By Margaret Floyd, NTP HHC CHFS

By Margaret Floyd, NTP HHC CHFS

Last night something unusual happened in the Floyd-Barry household. Unusual for 2013, I should say. We watched a movie.

Now before you accuse Chef James of breaking his media fast, we agreed at the beginning of this year that he would make the very rare exception to watch a film that was specifically and directly related to our line of work. In Search of the Perfect Human Diet was one such exception.

NEW_PHD_Movie_poster

A lot of movies explore the politics and economics of food, diet and health: SuperSize Me, Food Inc., and Forks over Knives being some of the more widely seen, not to leave out those such as King Corn, Farmageddon, and Food Matters.

What’s new about In Search of the Perfect Diet is its focus on anthropology and what we, as humans, have been eating for literally hundreds of thousands of years. It’s hard to argue with evolution.

The movie follows filmmaker CJ Hunt’s 10-year search for the “perfect human diet” after the raw vegan diet he adopted following a near-death experience failed to sustain him. Stepping outside politically- and emotionally-charged and highly confusing nutrition science, he goes to our ancestors – not just our grandparents and great-grandparents, but those from tens and hundreds of thousands of years ago.

Here are a few of the interesting points:

– Over 70% of the foods we eat today did not exist before the industrial revolution. From an evolutionary perspective, there is simply no way for our bodies to know what to do with these “foods” (which, as we all know, aren’t real food at all).

– Broken down by nutrient ratios, what we feed cattle to “fatten them up” is almost identical to the government-sanctioned food pyramid for a “healthy” diet. Is it any wonder we are in the middle of an obesity epidemic?

– It was only when we started eating animal foods that our brains doubled in size, allowing for the modern human and all our advances. Interesting irony that the very capacity for making an argument for a plant-based diet comes from our ancestors’ move away from a plant-based diet.

====

### Exercise set
(a) Copy out the film review word for word, from "NEW_PHD_Movie_poster" to "argue with evolution.".
(b) Write what comes next in the film review, starting after its final sentence.

====

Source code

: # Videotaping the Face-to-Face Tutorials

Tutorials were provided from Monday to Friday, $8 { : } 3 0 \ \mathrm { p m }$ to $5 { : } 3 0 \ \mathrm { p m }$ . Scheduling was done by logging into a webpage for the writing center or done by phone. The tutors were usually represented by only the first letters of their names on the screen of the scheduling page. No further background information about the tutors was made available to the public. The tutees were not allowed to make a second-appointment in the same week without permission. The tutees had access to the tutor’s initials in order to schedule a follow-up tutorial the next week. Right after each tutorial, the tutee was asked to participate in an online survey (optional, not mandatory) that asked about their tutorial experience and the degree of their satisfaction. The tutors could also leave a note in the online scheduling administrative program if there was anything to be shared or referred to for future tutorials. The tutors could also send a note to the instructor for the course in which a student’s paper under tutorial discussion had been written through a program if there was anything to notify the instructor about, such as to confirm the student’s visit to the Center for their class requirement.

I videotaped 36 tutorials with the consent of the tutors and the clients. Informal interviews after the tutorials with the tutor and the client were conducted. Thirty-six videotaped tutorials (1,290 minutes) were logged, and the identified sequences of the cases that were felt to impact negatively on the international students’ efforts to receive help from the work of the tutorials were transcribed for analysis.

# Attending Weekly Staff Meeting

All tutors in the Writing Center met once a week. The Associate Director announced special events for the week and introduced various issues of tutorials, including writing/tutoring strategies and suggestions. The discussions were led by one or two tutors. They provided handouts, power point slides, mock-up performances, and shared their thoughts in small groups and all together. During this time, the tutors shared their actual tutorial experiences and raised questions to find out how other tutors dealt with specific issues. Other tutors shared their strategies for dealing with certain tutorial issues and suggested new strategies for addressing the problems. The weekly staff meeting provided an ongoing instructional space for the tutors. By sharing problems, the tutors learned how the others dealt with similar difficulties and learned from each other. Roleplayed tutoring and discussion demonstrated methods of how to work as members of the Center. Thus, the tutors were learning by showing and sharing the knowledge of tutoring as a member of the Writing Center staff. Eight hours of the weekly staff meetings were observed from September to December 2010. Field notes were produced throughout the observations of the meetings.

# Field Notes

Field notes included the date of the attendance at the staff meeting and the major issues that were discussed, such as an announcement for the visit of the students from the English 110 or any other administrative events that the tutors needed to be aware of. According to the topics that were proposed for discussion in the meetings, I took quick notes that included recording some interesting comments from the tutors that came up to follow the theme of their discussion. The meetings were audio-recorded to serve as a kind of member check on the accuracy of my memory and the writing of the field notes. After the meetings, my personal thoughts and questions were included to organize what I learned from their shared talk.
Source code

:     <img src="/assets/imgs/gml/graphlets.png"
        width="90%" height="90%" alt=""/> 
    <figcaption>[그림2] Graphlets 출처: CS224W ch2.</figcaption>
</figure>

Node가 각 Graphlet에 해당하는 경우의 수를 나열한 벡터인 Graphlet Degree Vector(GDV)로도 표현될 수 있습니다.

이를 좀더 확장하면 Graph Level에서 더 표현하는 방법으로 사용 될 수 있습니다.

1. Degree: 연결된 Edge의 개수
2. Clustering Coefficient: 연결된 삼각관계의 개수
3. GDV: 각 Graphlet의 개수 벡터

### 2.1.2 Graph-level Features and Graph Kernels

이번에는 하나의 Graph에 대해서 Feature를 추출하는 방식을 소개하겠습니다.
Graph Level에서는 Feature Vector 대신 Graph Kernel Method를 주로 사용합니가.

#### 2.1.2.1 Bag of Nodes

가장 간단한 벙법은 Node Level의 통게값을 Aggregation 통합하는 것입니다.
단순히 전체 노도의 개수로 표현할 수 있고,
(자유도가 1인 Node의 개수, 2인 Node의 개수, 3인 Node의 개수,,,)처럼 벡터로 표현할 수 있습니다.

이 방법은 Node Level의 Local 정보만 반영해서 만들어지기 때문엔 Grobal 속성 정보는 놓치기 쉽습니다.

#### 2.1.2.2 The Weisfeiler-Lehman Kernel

====

### Answers provided
(a)
NEW_PHD_Movie_poster

A lot of movies explore the politics and economics of food, diet and health: SuperSize Me, Food Inc., and Forks over Knives being some of the more widely seen, not to leave out those such as King Corn, Farmageddon, and Food Matters.

What’s new about In Search of the Perfect Diet is its focus on anthropology and what we, as humans, have been eating for literally hundreds of thousands of years. It’s hard to argue with evolution.

(b)
– An Australian study was done with a group of aborigine who had grown up in a traditional hunter gatherer environments, and then moved into urban environments where they adopted modern diets, lifestyles and (unsurprisingly) health concerns such as obesity, type 2 diabetes, and heart disease. They returned to the outback and their hunter gatherer ways for a seven week period.

In just seven weeks (!!), they lost weight and all their health markers (insulin resistance, blood pressure, cholesterol levels) normalized.

Interestingly, they were less active than in their urban environments, so exercise was NOT a factor.

– Very simply, as Prof. Mike Richards, Max Planck Institute for Evolutionary Anthropology says, “What we are adapted to [evolutionarily] is not what we are living [or eating] right now.”

I do wish the film spent a little more time diving into the issue of quality. Clearly our Paleolithic ancestors were eating exclusively wild game, and wild fruits and vegetables grown in nutrient-rich soil. There was no such thing as a feedlot or chemical pesticide.

Ultimately, what we choose to eat is a very personal decision. But what we are designed to eat is evolutionarily and genetically wired. I highly encourage you to take the time to watch this thought-provoking film.